Machines can't write scenes like Larry shouting at Siri
Curb your enthusiasm for AI-generated comedy
Larry definitely not asking Siri about bundt cake. Curb Your Enthusiasm S12, E01.
Production of the final season of Curb Your Enthusiasm had to navigate around the strike by the Writer’s Guild of America, which occurred from last May through September. Larry David supported the strikers despite his own show being among those halted, and he sent writers walking the picket line some Yeastie Boys Bagels.
The strike was a fierce and necessary battle waged by screenwriters—to protect their careers against their livelihoods being side-stepped by generative AI being used to write scripts, or a reason for the studios to offer lower wages. The gravity of the situation was emphasized by SAG-AFTRA president Fran Drescher:
"If we don’t stand tall right now, we are all going to be in trouble, we are all going to be in jeopardy of being replaced by machines"

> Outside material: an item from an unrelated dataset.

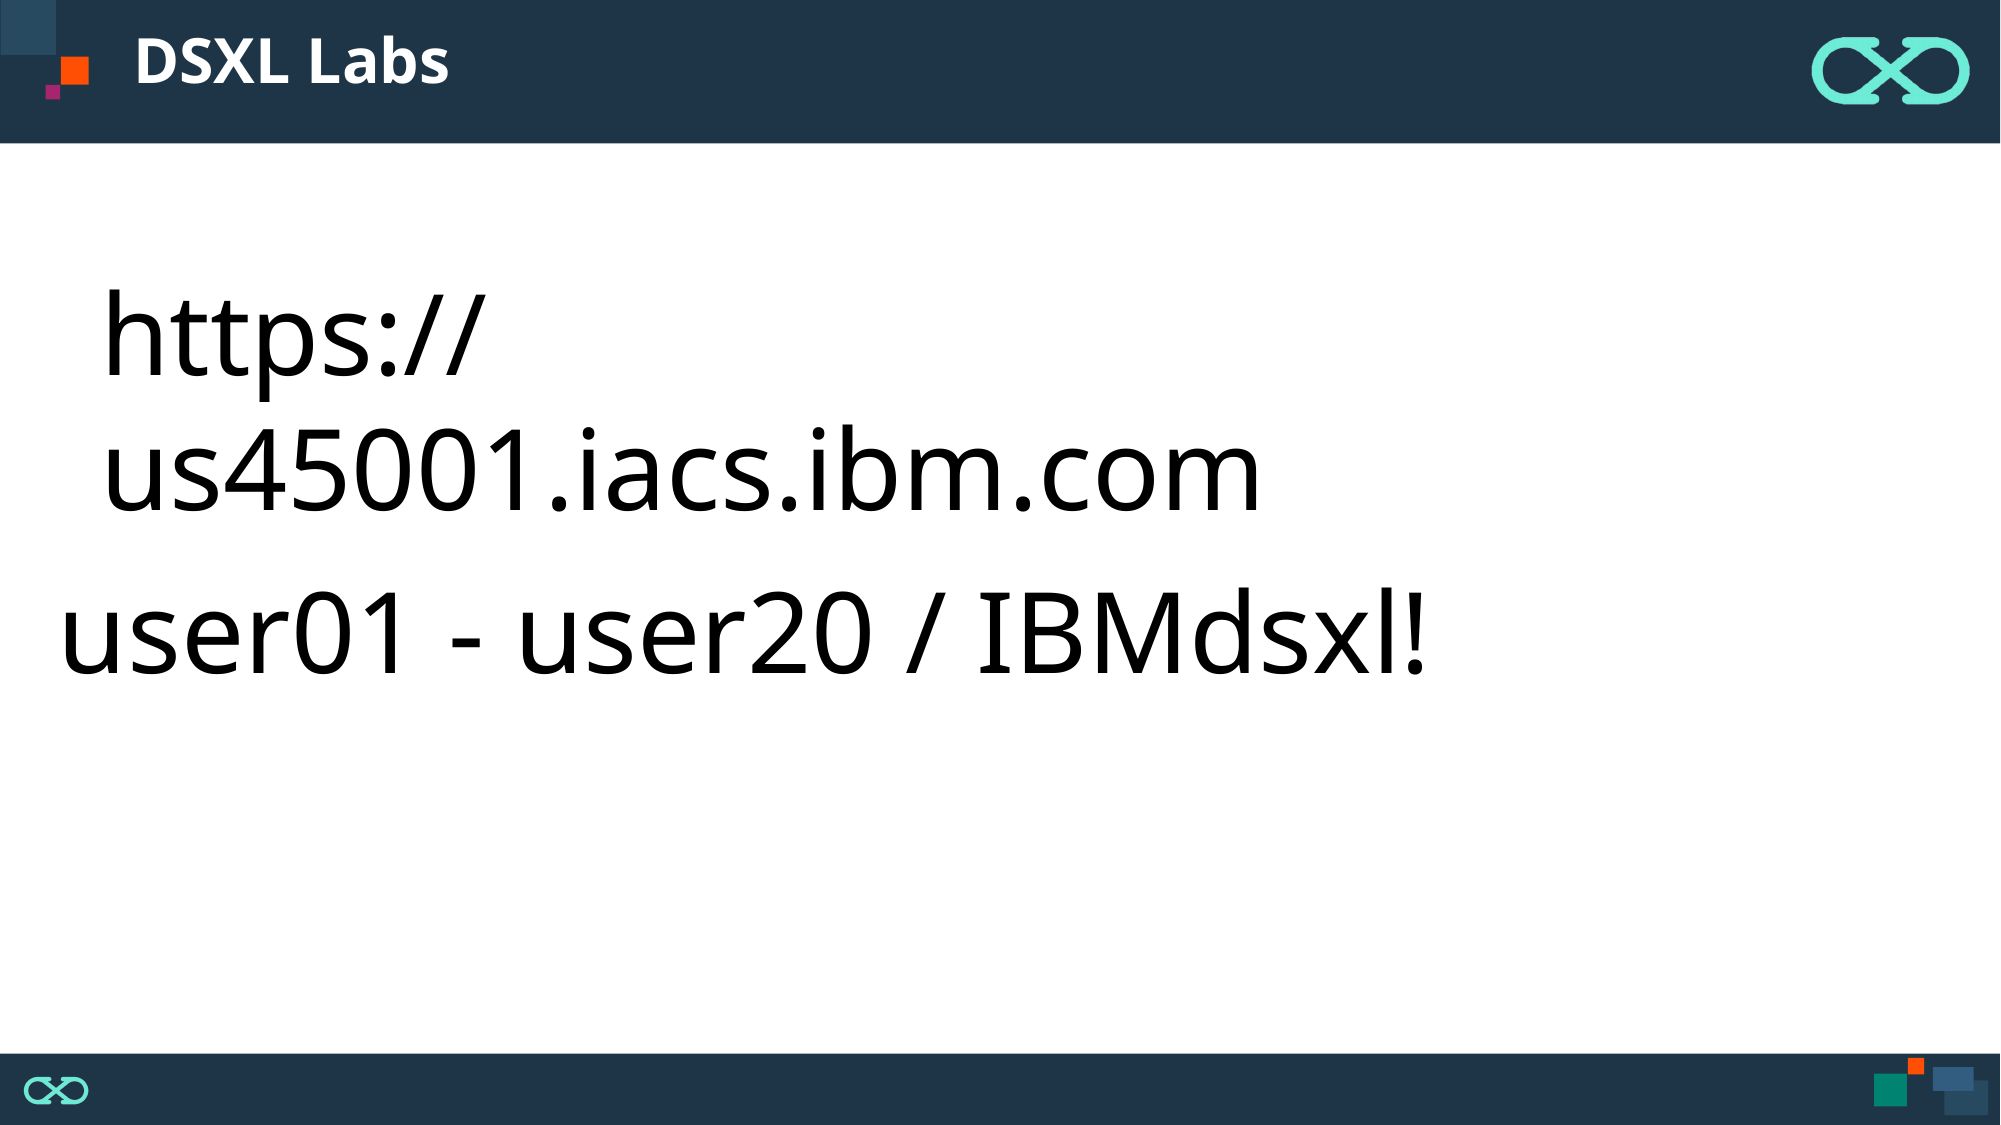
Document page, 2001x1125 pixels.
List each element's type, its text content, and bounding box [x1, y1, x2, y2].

But if the studios had won—with generative AI by their sides—who would have the last laugh? Not the audience, according to a Google DeepMind study led by research scientist Piotr Mirowski, who himself is a moonlighting improv comedian.
Mirowski’s project invited 20 professional comedians to use ChatGPT or Google Gemini to produce material they would feel comfortable performing as their own. The results bombed. So far, artificial intelligence falls flat at the biting, off-colour, and hyper-referential commentary that makes shows like Curb resonate with viewers.
“The comedians described the jokes as bland, generic and boring, another likened it to ‘cruise ship comedy material from the 1950s, but a bit less racist.’”
What makes comedy by humans more biting and blithe than bits and bobs of human experience scraped from the internet? Comedy is a contact sport—its value lies in the immediate and intimate awareness of society’s experience, nuance, contradiction and idiosyncrasy. Comedy is meant to provoke and to surprise, while AI is so far left struggling to mimic human experience to please a wide audience.
In the final season of Curb Your Enthusiasm, there’s a visceral scene we can all relate to, when Larry is in his car asking Siri directions to Wolfsglen Restaurant. While the contrite and melodic voice veers further off the mark while answering, our hero gets enraged, shouting a stream of expletives at his phone—which Siri contorts into defining a bundt cake. Could this exchange have been generated by AI? No, because the technology can’t capture the intangible and heartfelt relatability of this essentially human experience. Here’s another question! Why would we want it to?
If the essence of comedy involves a feedback loop between humourist and humanity, what is gained by taking the comedian’s voice out of the equation?